● Request A: In the reflection on worry, write out the words from "It becomes a problem" to "my designed purpose.".
● Request B: Translate this sentence from the reflection on worry into Spanish: "Worry is a route that leads from somewhere to nowhere."
Given text: Begin
It becomes a problem that I carry everywhere I go. It becomes a part of me. And
I do not want this any longer to prevail in my inner self. It is an
excruciating phenomenon that kicked me off on my designed purpose.
With
these circumstances, how am I going to transcend myself moving forward and
moving away those hindrances on my path? These worries must be replaced by
faith. Worry is a route that leads from somewhere to nowhere. I will never let
it direct my life. I will consider my goal as my endpoint of what I am doing
today. But in staidness we should not be over powered by such goals that may
stupefy and may lead of rejecting others. I must take every action in suave
manner. I will let each day to be treated as a special day. I will give
importance in every minute of my life. It is a part of me, a part of my goal
and a part of my future. It is my reveling intention to set aside the things
that made me worry about for tomorrow. I will live each day as if it will be my
last day. I will enjoy every second, minute and hour of my existence. I will
beat my best. I will believe that today is my own design for tomorrow. What I
am going to do to the present will affect my future. I must believe that I can
carry things with optimism and courage to face all these tribulations and
trails in life. I will treat these as a challenge to strengthen my faith to
Him. I am convinced that it leads me to self-reflection and a way of
discernment of what I might be. I will believe that today is the day and
tomorrow and the day after tomorrow will be another day.
Given text: End
Data extract: Begin
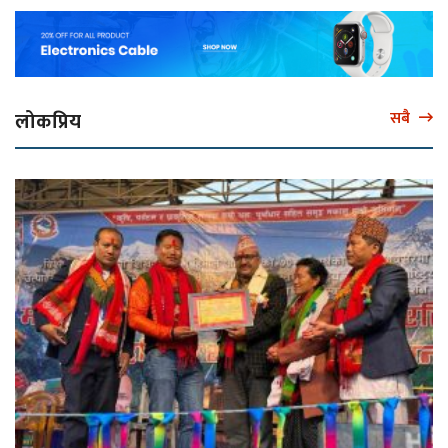
लोकप्रिय
सबै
Data extract: End
● Task output A:
It becomes a problem that I carry everywhere I go. It becomes a part of me. And
I do not want this any longer to prevail in my inner self. It is an
excruciating phenomenon that kicked me off on my designed purpose.

● Task output B: La preocupación es un camino que lleva de algún lugar a ninguna parte.